Thanks to a yippy dog and a precarious perch, the money-laden suitcase takes a tumble and the contents fly off. All too soon it’s raining money, and there’s nothing Johnny can do about it. He leaves the terminal with Fay, but with no taxi to be had, he gets nabbed and there is no chance to escape. After everything lining up so perfectly for him, in a cruel turn everything that could go wrong did. He was not going to be so lucky.

The title of this film always struck me as ambiguous, whether it meant the amount of money being taken or the deaths that take place I’m not sure. However, I do know that The Killing is tautly constructed. The non-linear and sometimes overlapping narrative is held together by the narrator. He seems fit for a newsreel, but he complements the straightforward procedure of the film with timestamps included.

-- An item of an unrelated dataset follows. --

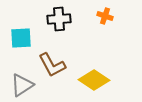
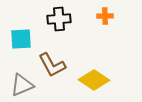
orange cross: rotated 21 degrees counterclockwise
cyan square: moved 1 px down
gray triangle: rotated 10 degrees clockwise
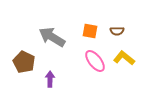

Because of the lead performance of Sterling Hayden and the main plot element of a heist, this film can sometimes be confused with John Huston’s The Asphalt Jungle (1950). However, I enjoy this storyline more because the heist is not the issue. It is the aftermath and all the subsequent problems occurring so rapidly.

It is a wonderful unraveling thriller and although we do not see Johnny arrested, he might as well be because there are two men with pistols drawn walking right towards him. The Killing was not a big payoff for Hayden’s character, but it certainly is for the audience.